_Source data_
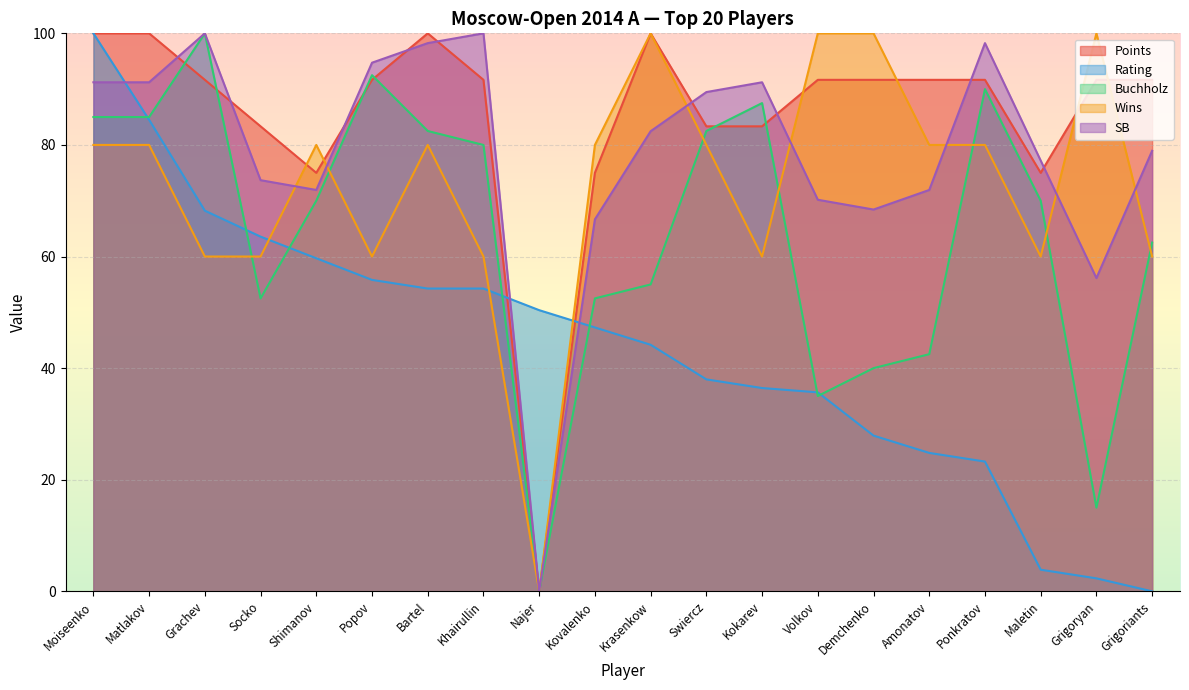

Which series has the largest range (max minus min)?

Points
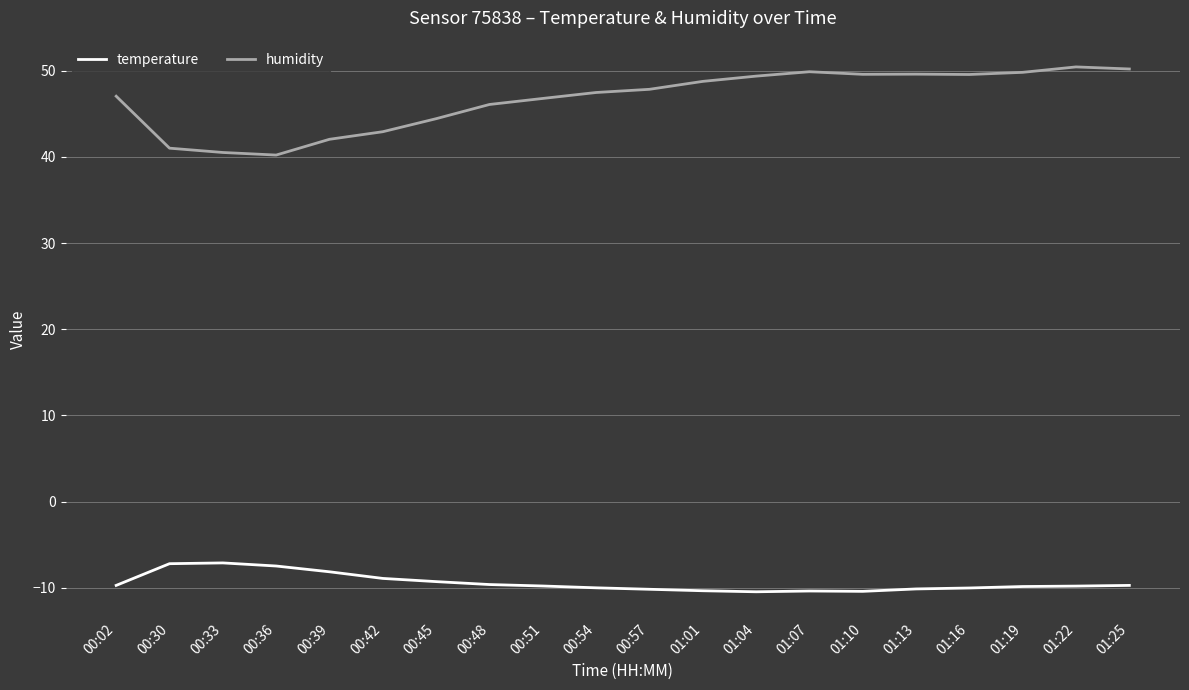

True or false: temperature and humidity intersect in this chart.

False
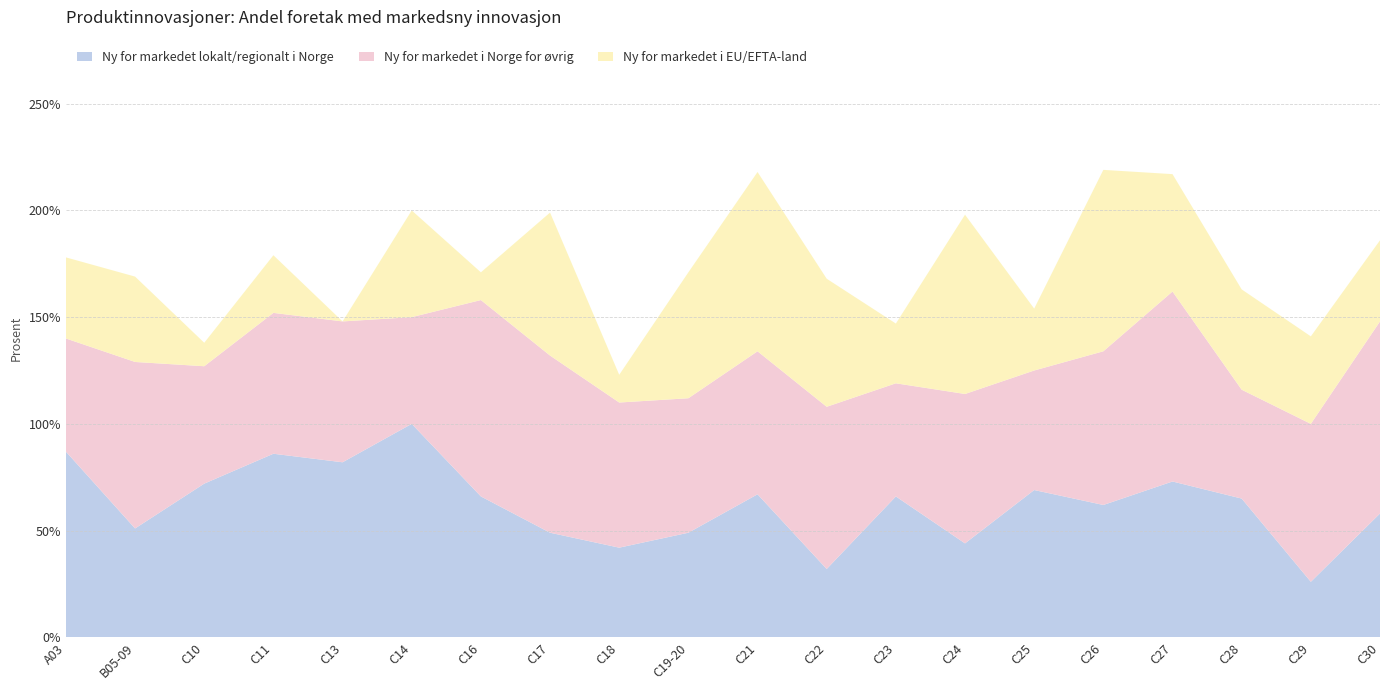

Reading left to right, extract all data points from this chart.

Ny for markedet lokalt/regionalt i Norge: A03=87	B05-09=51	C10=72	C11=86	C13=82	C14=100	C16=66	C17=49	C18=42	C19-20=49	C21=67	C22=32	C23=66	C24=44	C25=69	C26=62	C27=73	C28=65	C29=26	C30=58
Ny for markedet i Norge for øvrig: A03=53	B05-09=78	C10=55	C11=66	C13=66	C14=50	C16=92	C17=83	C18=68	C19-20=63	C21=67	C22=76	C23=53	C24=70	C25=56	C26=72	C27=89	C28=51	C29=74	C30=90
Ny for markedet i EU/EFTA-land: A03=38	B05-09=40	C10=11	C11=27	C13=0	C14=50	C16=13	C17=67	C18=13	C19-20=59	C21=84	C22=60	C23=28	C24=84	C25=29	C26=85	C27=55	C28=47	C29=41	C30=38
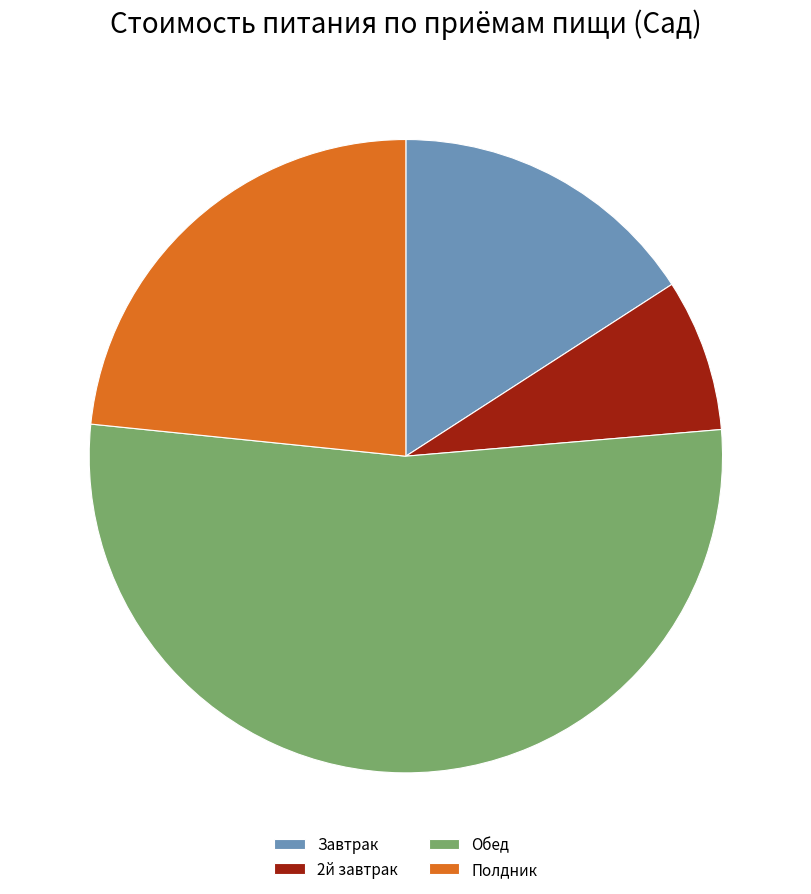

Between Завтрак and 2й завтрак, which is larger?

Завтрак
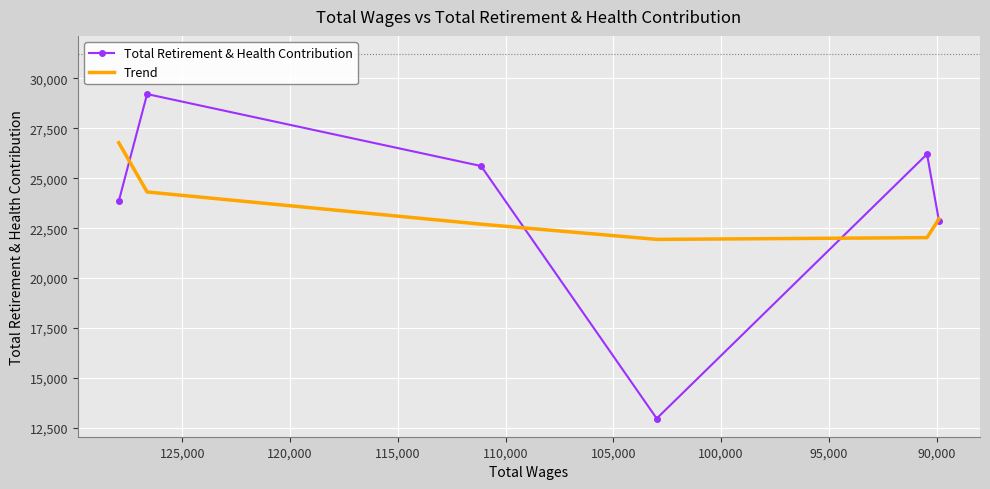

In Trend, how many points are lower than both neighbors (excluding endpoints)?

1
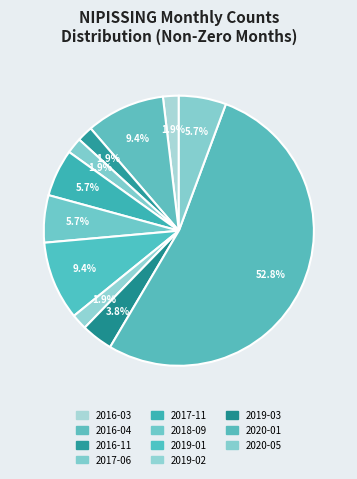

Count the number of slices in the pie.

11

_Your task_
Gather every line of the records above that contains the word "this", copying each such line in full.

_Answer to the exercise_
True or false: temperature and humidity intersect in this chart.
Reading left to right, extract all data points from this chart.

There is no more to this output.